Rear Window Thoughts
Recently I had the pleasure of watching Rear Window, which was created by Alfred Hitchcock in 1954. To briefly summarize the plot, it follows a professional photographer named L.B Jeffries, who is stuck inside his apartment while recuperating from a broken leg. Because he is confined to his apartment complex, he entertains himself by peeping on his neighbors and their daily activities. As the story progresses, we see that one of his neighbors (Thorwald) has an argument with his wife, and then she mysteriously disappears. Jeffries is the only one paying attention, and believes that Thorwald murdered her, then used tools to dismember the body. Many characters are skeptical of his accusation against Thorwald, but in the end, he proves to be right because they find Mrs. Thorwald’s wedding ring. The assumption is that she would never leave it, so she’s probably dead. The movie ends with the season changing, a much happier Jeffries, and a peaceful apartment complex.
As far as the cinematography goes for this movie, I found it to be interesting and effective. The camera angles used in this film suggest that we are seeing things from a 1st person point of view, as in we the audience are seeing what Jeffries sees. I also noticed that in-between scenes, Hitchcock used fading to black to transition. I felt that this built a lot of suspense because it almost served as a time jump to the next big event. Hitchcock also used it a few times when Jeffries falls asleep, and I liked that because it kept the movie moving forward. I also found the uses of sound fascinating in this film. There were times I could not tell if the sound was diagetic or non diagetic because we would be looking into other character’s apartments and the mood would be the same for both the protagonist and other characters. An example of this is when we look into the lonely woman’s apartment. She is preparing a romantic dinner, while Jeffries girlfriend is doing the same. Romantic music is on in the background, which gives me confusion on where the music is coming from, if Jeffries can hear it, or if no one can hear it, and that it is to just set the mood for the audience.

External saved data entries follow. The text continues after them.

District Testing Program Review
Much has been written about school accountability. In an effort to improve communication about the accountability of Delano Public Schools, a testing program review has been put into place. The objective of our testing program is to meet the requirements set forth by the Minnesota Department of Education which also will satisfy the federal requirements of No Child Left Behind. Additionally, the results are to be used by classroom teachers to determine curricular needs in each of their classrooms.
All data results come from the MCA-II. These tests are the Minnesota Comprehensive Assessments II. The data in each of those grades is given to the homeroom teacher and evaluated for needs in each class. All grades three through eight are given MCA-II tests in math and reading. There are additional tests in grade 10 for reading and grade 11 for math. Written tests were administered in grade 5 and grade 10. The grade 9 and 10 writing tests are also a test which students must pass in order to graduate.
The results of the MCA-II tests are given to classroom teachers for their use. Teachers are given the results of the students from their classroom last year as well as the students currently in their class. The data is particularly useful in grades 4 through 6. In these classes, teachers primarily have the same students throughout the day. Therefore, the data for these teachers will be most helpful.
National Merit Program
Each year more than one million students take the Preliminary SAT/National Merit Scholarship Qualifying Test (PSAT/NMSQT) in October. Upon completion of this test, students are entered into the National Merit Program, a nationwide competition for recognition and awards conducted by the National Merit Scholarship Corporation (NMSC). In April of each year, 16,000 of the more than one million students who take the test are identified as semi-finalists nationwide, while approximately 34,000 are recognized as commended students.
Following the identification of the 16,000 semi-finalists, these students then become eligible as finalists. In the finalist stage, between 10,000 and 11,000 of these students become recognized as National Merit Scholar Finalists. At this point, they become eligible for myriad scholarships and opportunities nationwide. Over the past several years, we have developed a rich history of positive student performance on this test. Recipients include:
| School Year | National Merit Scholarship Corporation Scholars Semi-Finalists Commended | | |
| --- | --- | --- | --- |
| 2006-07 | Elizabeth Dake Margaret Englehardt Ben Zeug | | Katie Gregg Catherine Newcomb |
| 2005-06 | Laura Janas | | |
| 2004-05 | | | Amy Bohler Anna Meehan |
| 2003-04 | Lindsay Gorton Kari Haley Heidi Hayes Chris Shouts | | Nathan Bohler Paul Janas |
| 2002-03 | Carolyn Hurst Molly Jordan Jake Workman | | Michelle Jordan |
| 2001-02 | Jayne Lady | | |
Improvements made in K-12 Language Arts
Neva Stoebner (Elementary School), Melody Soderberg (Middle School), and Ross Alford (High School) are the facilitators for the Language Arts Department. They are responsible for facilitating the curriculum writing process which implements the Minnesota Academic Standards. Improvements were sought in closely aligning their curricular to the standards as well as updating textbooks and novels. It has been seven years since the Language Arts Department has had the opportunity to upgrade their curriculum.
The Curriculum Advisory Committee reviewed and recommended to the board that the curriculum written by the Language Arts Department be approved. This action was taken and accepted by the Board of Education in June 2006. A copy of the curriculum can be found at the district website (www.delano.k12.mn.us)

As far as MES in this film, I thought the lighting was used as a way to build suspense. The darkness was used to show grim scenes, like when the neighbor’s dog was strangled, while the natural light during the day almost showed bliss because of the neighbor’s collective ignorance of what was happening in their apartment complex.
This film makes a lot of conflicting statements about Voyeurism. On the one hand, it shows how disturbing it can be, and how much of an invasion of privacy it is. An example of that is when we look at the attractive female neighbor who is always wearing skimpy outfits. She likely has no idea that Jeffries was watching her, but if she did I’d imagine she would not be happy. The same goes for the lonely neighbor because her love life is no one’s business. On the other hand, Jeffries peeping on the neighbors allowed him to discover Mrs. Thorwald’s murder. Had he not been staring out the window throughout the film, no one would even question the disappearance of Mrs. Thorwald, and Mr. Thorwald would get off Scott free.
In many ways, this film uses conventions from the romantic genre because of who the story is focused around. Jeffries is involved in romantic drama throughout the film because he does not want to settle down with his girlfriend Lisa, and it is not until the end of the film, when he sees she’s in trouble, that he realizes his love for her. If anything were to happen to her, he would be devastated. Other characters also display romantic genre traits, but in different ways. The newly wed couple shows how in love and excited they are to be together. For them, life is just beginning. When we look at the lonely woman, she is constantly in search for love because that provides her life with meaning, and we discover the man who throws parties probably only does so because he’s also lonely and seeks human interaction. It is nice to see both of them end up together by the end of the film. Jeffries nurse briefly discusses her marriage, and we see that even after many years, she is still loyal to her husband. In the case of the Thorwalds, we potentially see two people who maybe were once in love, but drift apart as things take a turn for the worse.
All in all, I really enjoyed watching this film. Besides the expert cinematography and color, which is before its time, I found the plot to be very interesting and relevant to society today. Not only do human beings still check in on the activities of others, but I find that most of us are still constantly looking for love. If there’s anything to take away from watching this, its to never give up on finding love, and to be willing to accept it. Without love, there is no meaning in our lives.